Fastest way to read a 32-bit integer from an offset in a byte array


Previous discussions on reading an integer from a byte array in Java, focus on the scenario where what you have is four bytes. I have a slightly different scenario:

  • A fixed array of two billion bytes.

  • Input: a random offset into that array. (Though hopefully sufficiently nonrandom to have a reasonably high cache hit rate.)

  • This operation will happen frequently, such that it needs to run as fast as possible. The ideal would be if there is an idiom that the JIT compiler can recognize and compile into an unaligned load instruction, if the CPU supports such. (Every mainstream CPU pays for unaligned support in every memory access, even in the typical case when it's not used. Might as well take advantage of it, this one time when it would be useful.)

What's the the fastest way to perform this operation? Obviously I can just write the read-shift loop by hand, but is there a faster idiom? Or if it is to be done by hand, which variant generates the fastest code?

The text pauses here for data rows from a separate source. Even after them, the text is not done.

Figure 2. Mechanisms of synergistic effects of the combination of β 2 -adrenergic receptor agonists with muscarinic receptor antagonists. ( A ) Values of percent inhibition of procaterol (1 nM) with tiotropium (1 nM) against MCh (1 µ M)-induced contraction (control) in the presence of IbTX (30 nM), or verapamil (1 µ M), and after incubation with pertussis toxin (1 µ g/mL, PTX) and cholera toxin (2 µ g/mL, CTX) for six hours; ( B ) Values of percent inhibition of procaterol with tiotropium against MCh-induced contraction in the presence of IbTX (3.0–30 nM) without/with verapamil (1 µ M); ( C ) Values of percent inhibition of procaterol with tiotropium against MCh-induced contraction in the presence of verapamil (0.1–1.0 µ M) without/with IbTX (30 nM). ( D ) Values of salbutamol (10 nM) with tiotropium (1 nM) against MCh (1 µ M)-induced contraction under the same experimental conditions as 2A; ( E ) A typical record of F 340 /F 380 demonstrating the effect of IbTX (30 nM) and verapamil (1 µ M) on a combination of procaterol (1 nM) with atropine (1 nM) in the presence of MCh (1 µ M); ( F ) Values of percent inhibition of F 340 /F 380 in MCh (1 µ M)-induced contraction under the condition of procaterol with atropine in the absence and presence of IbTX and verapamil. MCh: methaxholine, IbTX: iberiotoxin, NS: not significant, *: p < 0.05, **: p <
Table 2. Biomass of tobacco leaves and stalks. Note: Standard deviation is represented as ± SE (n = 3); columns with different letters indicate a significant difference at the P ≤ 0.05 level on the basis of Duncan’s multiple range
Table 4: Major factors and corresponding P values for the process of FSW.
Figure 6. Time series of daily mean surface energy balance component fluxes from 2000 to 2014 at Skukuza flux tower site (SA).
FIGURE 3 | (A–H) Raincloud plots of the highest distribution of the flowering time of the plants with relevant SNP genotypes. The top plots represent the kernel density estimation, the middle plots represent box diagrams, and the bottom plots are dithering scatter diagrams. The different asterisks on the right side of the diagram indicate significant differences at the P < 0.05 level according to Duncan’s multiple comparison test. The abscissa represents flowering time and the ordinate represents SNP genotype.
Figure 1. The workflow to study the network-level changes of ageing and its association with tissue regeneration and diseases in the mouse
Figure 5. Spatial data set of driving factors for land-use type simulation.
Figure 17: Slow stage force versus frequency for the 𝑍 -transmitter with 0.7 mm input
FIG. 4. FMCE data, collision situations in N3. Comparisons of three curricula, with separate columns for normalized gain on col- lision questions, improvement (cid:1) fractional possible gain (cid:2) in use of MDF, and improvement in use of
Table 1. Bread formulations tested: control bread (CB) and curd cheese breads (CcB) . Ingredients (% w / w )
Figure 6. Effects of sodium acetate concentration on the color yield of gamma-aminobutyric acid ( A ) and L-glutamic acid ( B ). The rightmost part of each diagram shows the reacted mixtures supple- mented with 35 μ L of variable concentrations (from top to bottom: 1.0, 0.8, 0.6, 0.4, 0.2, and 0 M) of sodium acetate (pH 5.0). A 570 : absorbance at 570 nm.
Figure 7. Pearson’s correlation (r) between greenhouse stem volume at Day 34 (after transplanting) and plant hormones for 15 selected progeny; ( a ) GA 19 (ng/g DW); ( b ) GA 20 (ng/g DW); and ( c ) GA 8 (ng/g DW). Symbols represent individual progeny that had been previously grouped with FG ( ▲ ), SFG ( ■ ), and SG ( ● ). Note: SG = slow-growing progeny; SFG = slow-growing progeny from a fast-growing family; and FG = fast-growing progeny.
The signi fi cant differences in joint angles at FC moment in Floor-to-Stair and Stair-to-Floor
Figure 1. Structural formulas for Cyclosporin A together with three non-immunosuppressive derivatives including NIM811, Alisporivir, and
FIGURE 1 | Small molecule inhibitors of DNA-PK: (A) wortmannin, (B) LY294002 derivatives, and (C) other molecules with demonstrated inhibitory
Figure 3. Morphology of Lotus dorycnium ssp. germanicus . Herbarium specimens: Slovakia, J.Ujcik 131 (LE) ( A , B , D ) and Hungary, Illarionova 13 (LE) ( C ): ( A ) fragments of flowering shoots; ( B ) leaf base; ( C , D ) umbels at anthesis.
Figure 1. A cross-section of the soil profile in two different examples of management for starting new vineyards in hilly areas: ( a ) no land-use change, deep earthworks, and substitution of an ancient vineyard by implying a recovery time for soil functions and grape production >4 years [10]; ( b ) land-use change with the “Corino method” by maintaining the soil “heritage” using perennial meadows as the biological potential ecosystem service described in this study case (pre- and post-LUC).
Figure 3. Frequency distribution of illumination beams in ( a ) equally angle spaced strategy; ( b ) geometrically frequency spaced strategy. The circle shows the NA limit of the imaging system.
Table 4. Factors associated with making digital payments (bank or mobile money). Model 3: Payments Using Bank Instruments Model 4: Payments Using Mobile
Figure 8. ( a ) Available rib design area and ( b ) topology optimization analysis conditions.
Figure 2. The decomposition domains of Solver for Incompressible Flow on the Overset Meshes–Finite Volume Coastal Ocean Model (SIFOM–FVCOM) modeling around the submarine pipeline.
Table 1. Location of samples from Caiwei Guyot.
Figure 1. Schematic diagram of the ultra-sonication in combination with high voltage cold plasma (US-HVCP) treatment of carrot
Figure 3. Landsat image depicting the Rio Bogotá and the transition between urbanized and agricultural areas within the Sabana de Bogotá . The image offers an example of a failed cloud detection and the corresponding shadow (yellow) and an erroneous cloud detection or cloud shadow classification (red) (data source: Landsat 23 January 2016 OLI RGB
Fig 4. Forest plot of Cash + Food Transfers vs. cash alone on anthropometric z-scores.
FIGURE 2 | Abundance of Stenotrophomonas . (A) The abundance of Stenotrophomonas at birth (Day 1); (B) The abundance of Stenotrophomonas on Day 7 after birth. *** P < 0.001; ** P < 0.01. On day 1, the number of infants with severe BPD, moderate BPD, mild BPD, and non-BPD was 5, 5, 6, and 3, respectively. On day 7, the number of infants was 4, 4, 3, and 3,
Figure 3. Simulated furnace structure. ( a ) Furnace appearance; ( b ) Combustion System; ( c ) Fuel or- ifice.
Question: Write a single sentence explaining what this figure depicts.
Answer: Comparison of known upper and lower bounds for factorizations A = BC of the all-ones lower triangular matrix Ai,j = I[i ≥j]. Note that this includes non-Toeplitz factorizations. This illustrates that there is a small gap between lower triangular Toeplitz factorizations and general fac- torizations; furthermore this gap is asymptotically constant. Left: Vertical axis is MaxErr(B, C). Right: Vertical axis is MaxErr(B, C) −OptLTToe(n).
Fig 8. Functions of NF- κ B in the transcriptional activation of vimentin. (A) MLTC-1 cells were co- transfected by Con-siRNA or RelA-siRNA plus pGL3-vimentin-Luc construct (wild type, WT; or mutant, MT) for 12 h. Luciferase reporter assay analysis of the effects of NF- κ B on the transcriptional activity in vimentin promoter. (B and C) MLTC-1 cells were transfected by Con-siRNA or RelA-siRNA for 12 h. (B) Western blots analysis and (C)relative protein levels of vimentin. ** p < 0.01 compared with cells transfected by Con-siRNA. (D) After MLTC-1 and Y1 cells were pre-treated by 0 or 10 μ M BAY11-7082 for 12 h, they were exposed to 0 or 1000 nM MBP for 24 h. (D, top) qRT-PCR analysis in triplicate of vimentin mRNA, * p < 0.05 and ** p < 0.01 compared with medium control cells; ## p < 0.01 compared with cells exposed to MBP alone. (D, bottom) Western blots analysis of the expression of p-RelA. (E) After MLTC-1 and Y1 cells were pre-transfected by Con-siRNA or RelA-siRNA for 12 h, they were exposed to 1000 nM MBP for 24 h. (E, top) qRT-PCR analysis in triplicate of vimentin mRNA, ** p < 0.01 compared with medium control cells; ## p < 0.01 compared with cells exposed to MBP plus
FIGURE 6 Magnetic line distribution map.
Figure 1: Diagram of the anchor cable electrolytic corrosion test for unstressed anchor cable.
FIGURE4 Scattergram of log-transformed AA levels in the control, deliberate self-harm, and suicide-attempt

I'm on OpenJDK 17, if that matters.


Solution

  • If you do not can or wish to use internal classes, you can use a VarHandle to access this:

    private static final VarHandle READ_ARRAY = MethodHandles.byteArrayViewVarHandle(int[].class, ByteOrder.nativeOrder());
    
    public static void main(String[] args) {
        byte[] arr = ...;
        
        int pos = ...; // pos is the index into the byte array, and may be unaligned.
        int result = (int) READ_ARRAY.get(arr, pos);
    
    
        System.out.println(result);
    }
    

    While this adds some indirection, ultimately it will call Unsafe.unalignedAccess() when supported.
    And if you are using best practices (VarHandle in a static final field...), the JIT can usually inline everything down to Unsafe.unalignedAccess().